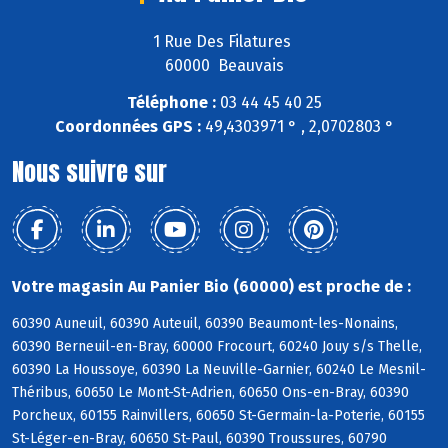
1 Rue Des Filatures
60000 Beauvais
Téléphone :
03 44 45 40 25
Coordonnées GPS :
49,4303971 ° , 2,0702803 °
Nous suivre sur
Votre magasin Au Panier Bio (60000) est proche de :
60390 Auneuil, 60390 Auteuil, 60390 Beaumont-les-Nonains,
60390 Berneuil-en-Bray, 60000 Frocourt, 60240 Jouy s/s Thelle,
60390 La Houssoye, 60390 La Neuville-Garnier, 60240 Le Mesnil-
Théribus, 60650 Le Mont-St-Adrien, 60650 Ons-en-Bray, 60390
Porcheux, 60155 Rainvillers, 60650 St-Germain-la-Poterie, 60155
St-Léger-en-Bray, 60650 St-Paul, 60390 Troussures, 60790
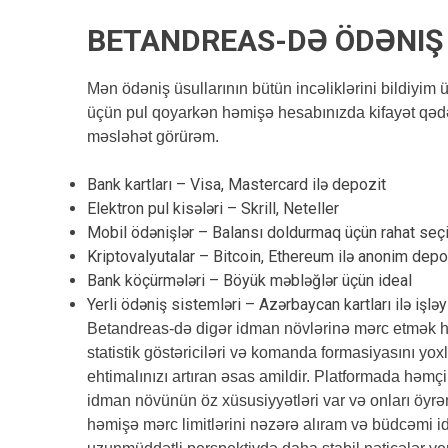
BETANDREAS-DƏ ÖDƏNIŞ
Mən ödəniş üsullarının bütün incəliklərini bildiyim 
üçün pul qoyarkən həmişə hesabınızda kifayət qədər
məsləhət görürəm.
Bank kartları – Visa, Mastercard ilə depozit
Elektron pul kisələri – Skrill, Neteller
Mobil ödənişlər – Balansı doldurmaq üçün rahat seç
Kriptovalyutalar – Bitcoin, Ethereum ilə anonim depo
Bank köçürmələri – Böyük məbləğlər üçün ideal
Yerli ödəniş sistemləri – Azərbaycan kartları ilə işləy
Betandreas-də digər idman növlərinə mərc etmək hə
statistik göstəriciləri və komanda formasiyasını 
ehtimalınızı artıran əsas amildir. Platformada həmçi
idman növünün öz xüsusiyyətləri var və onları öyrə
həmişə mərc limitlərini nəzərə alıram və büdcəmi i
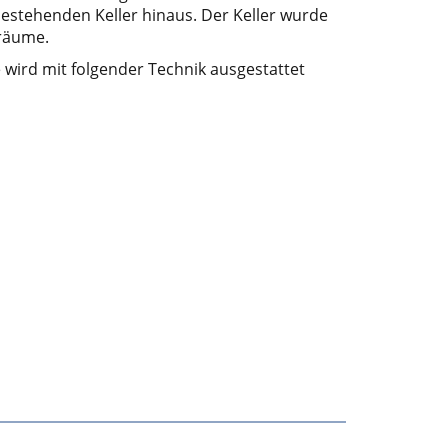
bestehenden Keller hinaus. Der Keller wurde
rräume.
wird mit folgender Technik ausgestattet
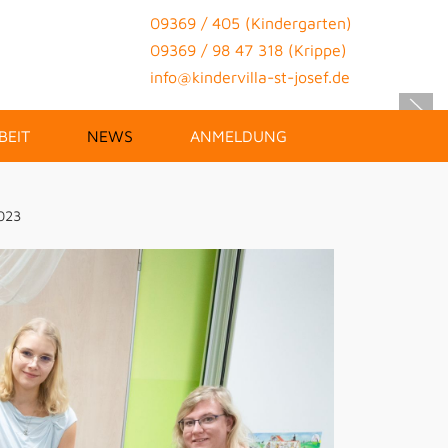
09369 / 405 (Kindergarten)
09369 / 98 47 318 (Krippe)
info@kindervilla-st-josef.de
BEIT
NEWS
ANMELDUNG
2023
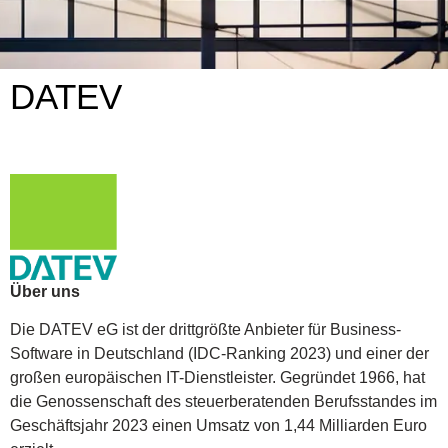
DATEV
Über uns
Die DATEV eG ist der drittgrößte Anbieter für Business-
Software in Deutschland (IDC-Ranking 2023) und einer der
großen europäischen IT-Dienstleister. Gegründet 1966, hat
die Genossenschaft des steuerberatenden Berufsstandes im
Geschäftsjahr 2023 einen Umsatz von 1,44 Milliarden Euro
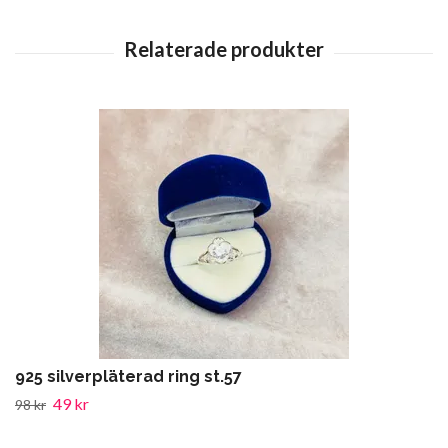
925 silverpläterad ring st.57
49 kr
98 kr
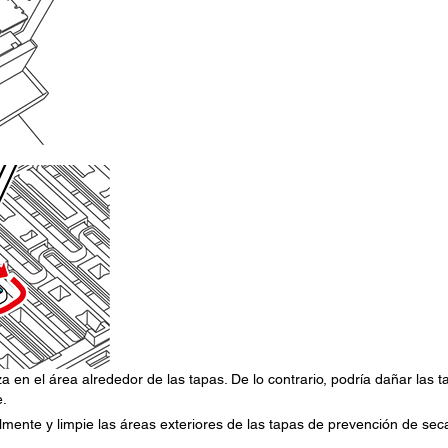
en el área alrededor de las tapas. De lo contrario, podría dañar las t
e.
calmente y limpie las áreas exteriores de las tapas de prevención de sec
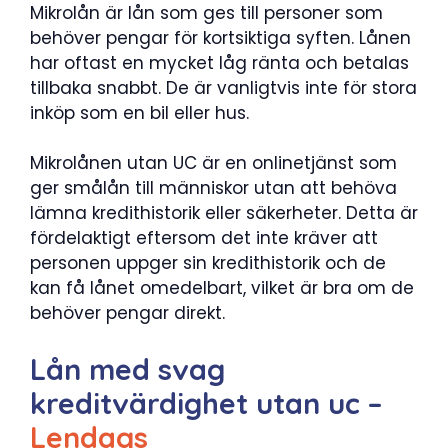
Mikrolån är lån som ges till personer som
behöver pengar för kortsiktiga syften. Lånen
har oftast en mycket låg ränta och betalas
tillbaka snabbt. De är vanligtvis inte för stora
inköp som en bil eller hus.
Mikrolånen utan UC är en onlinetjänst som
ger smålån till människor utan att behöva
lämna kredithistorik eller säkerheter. Detta är
fördelaktigt eftersom det inte kräver att
personen uppger sin kredithistorik och de
kan få lånet omedelbart, vilket är bra om de
behöver pengar direkt.
Lån med svag
kreditvärdighet utan uc –
Lendags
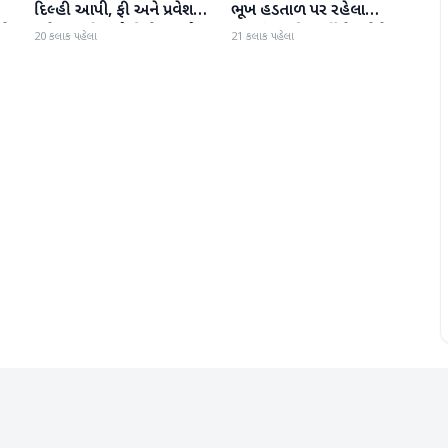
દિલ્હી આપી, ફી અને પ્રવેશ
ભૂખ હડતાળ પર રહેલા
ટે
માટે નવા નિયમો વિશે જાણો
ઝારખંડના વિદ્યાર્થી નેતા દેવેન્દ્ર
20 કલાક પહેલા
21 કલાક પહેલા
નાથ મહતોની તબિયત ખરાબ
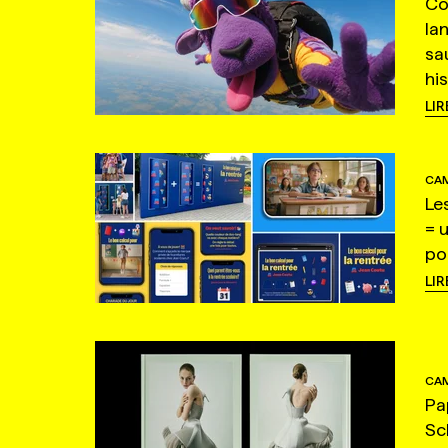
Co
la
sa
hi
LIR
CAM
Le
= 
po
LIR
CAM
Pa
Sc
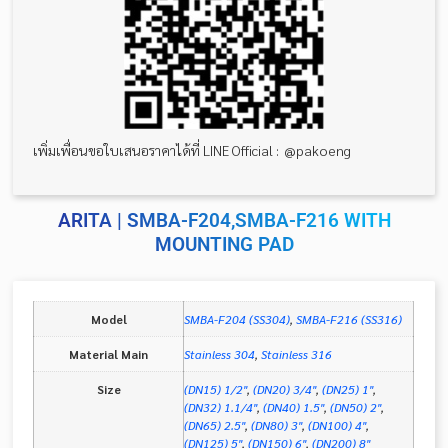
เพิ่มเพื่อนขอใบเสนอราคาได้ที่ LINE Official : @pakoeng
ARITA | SMBA-F204,SMBA-F216 WITH
MOUNTING PAD
Model
SMBA-F204 (SS304)
,
SMBA-F216 (SS316)
Material Main
Stainless 304
,
Stainless 316
Size
(DN15) 1/2"
,
(DN20) 3/4"
,
(DN25) 1"
,
(DN32) 1.1/4"
,
(DN40) 1.5"
,
(DN50) 2"
,
(DN65) 2.5"
,
(DN80) 3"
,
(DN100) 4"
,
(DN125) 5"
,
(DN150) 6"
,
(DN200) 8"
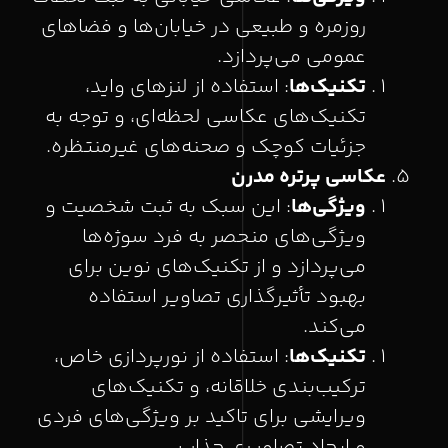
روزمره و طبیعی در خیابان‌ها و فضاهای
عمومی می‌پردازد.
تکنیک‌ها
: استفاده از لنزهای واید،
تکنیک‌های عکاسی لحظه‌ای، و توجه به
جزئیات کوچک و صحنه‌های غیرمنتظره.
عکاسی پرتره مدرن
ویژگی‌ها
: این سبک به ثبت شخصیت و
ویژگی‌های منحصر به فرد سوژه‌ها
می‌پردازد و از تکنیک‌های نوین برای
بهبود تأثیرگذاری تصاویر استفاده
می‌کند.
تکنیک‌ها
: استفاده از نورپردازی خاص،
ترکیب‌بندی خلاقانه، و تکنیک‌های
ویرایشی برای تاکید بر ویژگی‌های فردی
و ایجاد تصاویری جذاب.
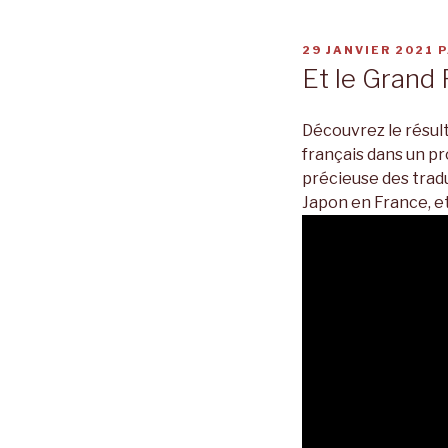
PUBLIÉ
29 JANVIER 2021
P
LE
Et le Grand 
Découvrez le résult
français dans un p
précieuse des trad
Japon en France, et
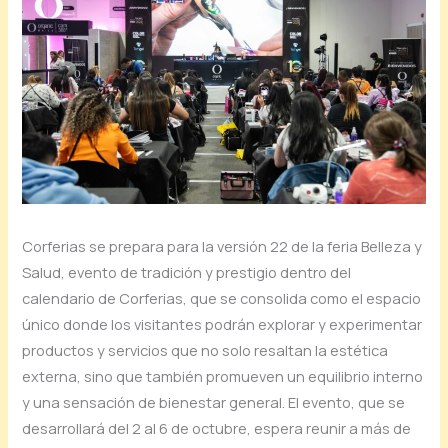
Corferias se prepara para la versión 22 de la feria Belleza y
Salud, evento de tradición y prestigio dentro del
calendario de Corferias, que se consolida como el espacio
único donde los visitantes podrán explorar y experimentar
productos y servicios que no solo resaltan la estética
externa, sino que también promueven un equilibrio interno
y una sensación de bienestar general. El evento, que se
desarrollará del 2 al 6 de octubre, espera reunir a más de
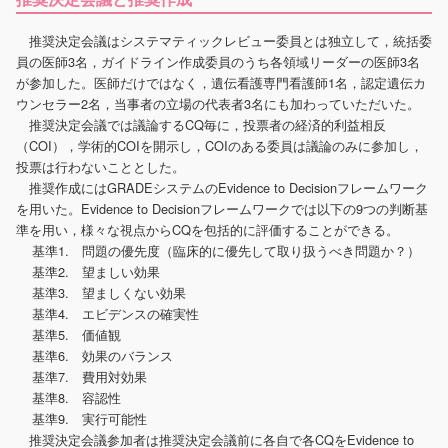
推奨決定会議はシステマティックレビュー委員とは独立して，統括委
員の医師3名，ガイドライン作成委員のうち各領域リーダーの医師3名
が参加した。医師だけではなく，遺伝看護専門看護師1名，認定遺伝カ
ウンセラー2名，当事者の立場の代表者3名にも加わっていただいた。
推奨決定会議では議論するCQ毎に，投票者の経済的利益相反
（COI），学術的COIを開示し，COIのある委員は議論のみに参加し，
投票は行わないこととした。
推奨作成にはGRADEシステムのEvidence to Decisionフレームワーク
を用いた。Evidence to Decisionフレームワークでは以下の9つの判断基
準を用い，様々な視点からCQを包括的に評価することができる。
基準1. 問題の優先度（臨床的に優先して取り扱うべき問題か？）
基準2. 望ましい効果
基準3. 望ましくない効果
基準4. エビデンスの確実性
基準5. 価値観
基準6. 効果のバランス
基準7. 費用対効果
基準8. 容認性
基準9. 実行可能性
推奨決定会議参加者は推奨決定会議前に各自で各CQをEvidence to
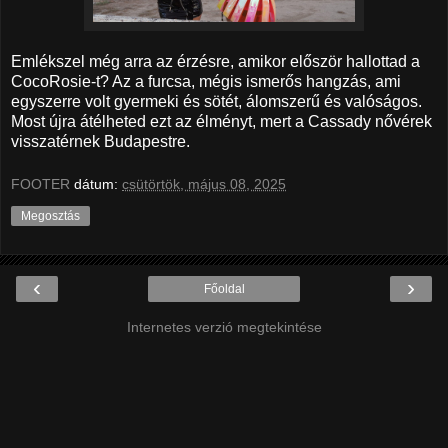
Emlékszel még arra az érzésre, amikor először hallottad a
CocoRosie-t?
Az a furcsa, mégis ismerős hangzás, ami
egyszerre volt gyermeki és sötét, álomszerű és valóságos.
Most újra átélheted ezt az élményt, mert a Cassady nővérek
visszatérnek Budapestre.
FOOTER
dátum:
csütörtök, május 08, 2025
Megosztás
‹
›
Főoldal
Internetes verzió megtekintése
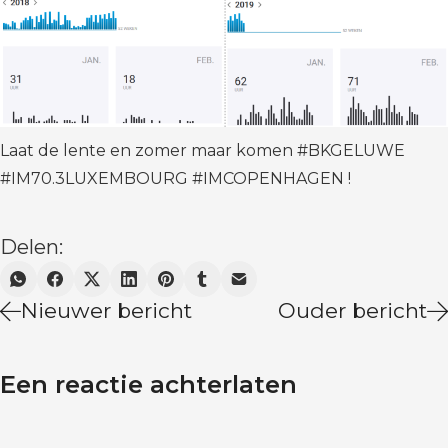
Laat de lente en zomer maar komen #BKGELUWE
#IM70.3LUXEMBOURG #IMCOPENHAGEN !
Delen:
Nieuwer bericht
Ouder bericht
Een reactie achterlaten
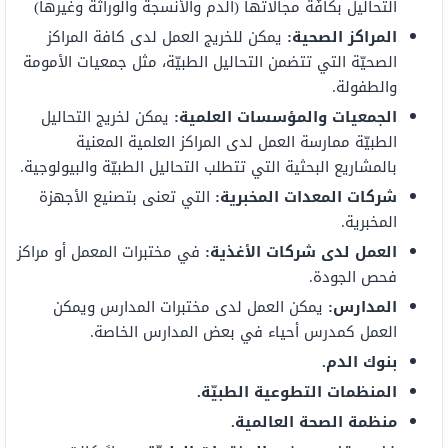
التحاليل بكافّة مجالاتها (الدم والأنسجة والوراثة وغيرها)
المراكز الصحية
:
يمكن للخريج العمل لدى كافة المراكز
الصحيّة التي تتضمن التحاليل الطبيّة، مثل جمعيات الأمومة
والطفولة.
الجمعيات والمؤسسات العلمية
:
يمكن لخريج التحاليل
الطبيّة ممارسة العمل لدى المراكز العلمية المعنية
بالمشاريع البحثية التي تتطلب التحاليل الطبيّة والبيولوجية.
شركات المعدات المخبرية
:
التي تعنى بتصنيع الأجهزة
المخبرية.
العمل لدى شركات الأغذية:
في مختبرات المعمل أو مراكز
فحص الجودة.
المدارس
:
يمكن العمل لدى مختبرات المدارس ويمكن
العمل كمدرس أحياء في بعض المدارس الخاصة.
بنوك الدم.
المنظمات التطوعية الطبيّة.
منظمة الصحة العالمية.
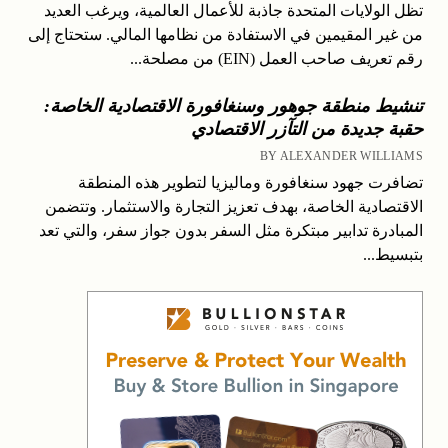
تظل الولايات المتحدة جاذبة للأعمال العالمية، ويرغب العديد
من غير المقيمين في الاستفادة من نظامها المالي. ستحتاج إلى
رقم تعريف صاحب العمل (EIN) من مصلحة...
تنشيط منطقة جوهور وسنغافورة الاقتصادية الخاصة:
حقبة جديدة من التآزر الاقتصادي
BY ALEXANDER WILLIAMS
تضافرت جهود سنغافورة وماليزيا لتطوير هذه المنطقة
الاقتصادية الخاصة، بهدف تعزيز التجارة والاستثمار. وتتضمن
المبادرة تدابير مبتكرة مثل السفر بدون جواز سفر، والتي تعد
بتبسيط...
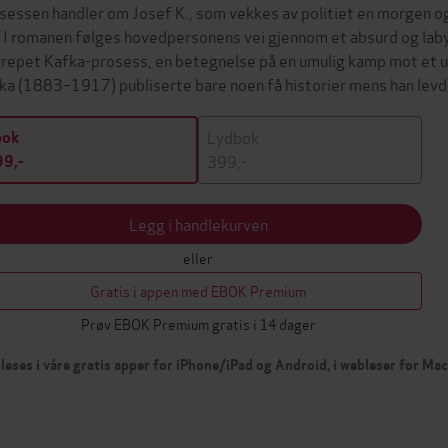
sessen handler om Josef K., som vekkes av politiet en morgen og
. I romanen følges hovedpersonens vei gjennom et absurd og labyr
repet Kafka-prosess, en betegnelse på en umulig kamp mot et u
ka (1883–1917) publiserte bare noen få historier mens han lev
Lydbok
bok
399,-
9,-
Legg i handlekurven
eller
Gratis i appen med EBOK Premium
Prøv EBOK Premium gratis i 14 dager
leses i våre gratis apper for iPhone/iPad og Android, i webleser for Ma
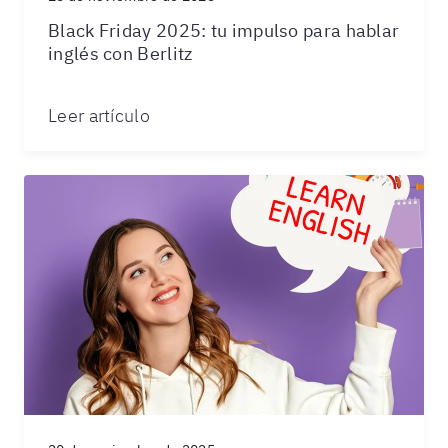
Black Friday 2025: tu impulso para hablar
inglés con Berlitz
Leer artículo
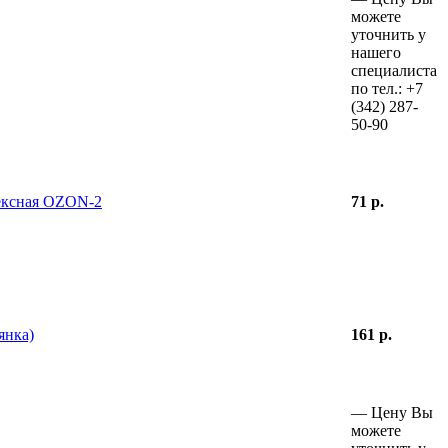
можете
уточнить у
нашего
специалиста
по тел.:
+7
(342)
287-
50-90
тексная OZON-2
71 р.
янка)
161 р.
—
Цену Вы
можете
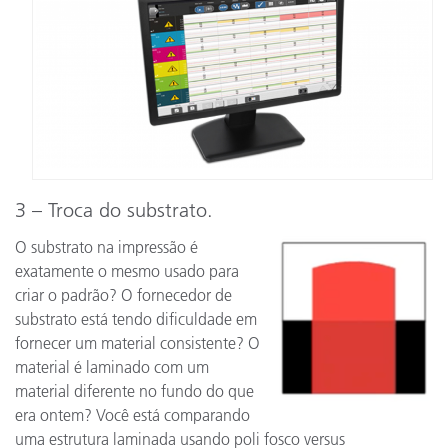
3 – Troca do substrato.
O substrato na impressão é
exatamente o mesmo usado para
criar o padrão? O fornecedor de
substrato está tendo dificuldade em
fornecer um material consistente? O
material é laminado com um
material diferente no fundo do que
era ontem? Você está comparando
uma estrutura laminada usando poli fosco versus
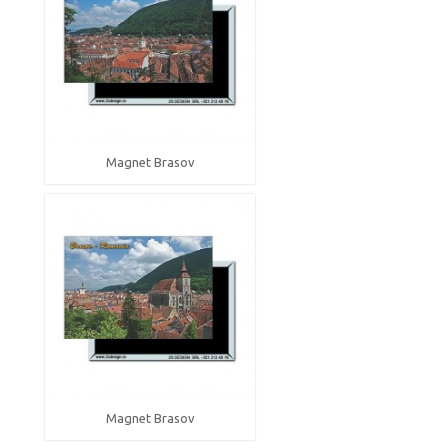
Magnet Brasov
Magnet Brasov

== YOUR OBJECTIVE ==
From the line containing "era ontem? Você está comparando" through the last line of the entries, copy each line exactly and only those, skipping all pictures.

== FINISHED TASK ==
era ontem? Você está comparando
uma estrutura laminada usando poli fosco versus
Magnet Brasov
Magnet Brasov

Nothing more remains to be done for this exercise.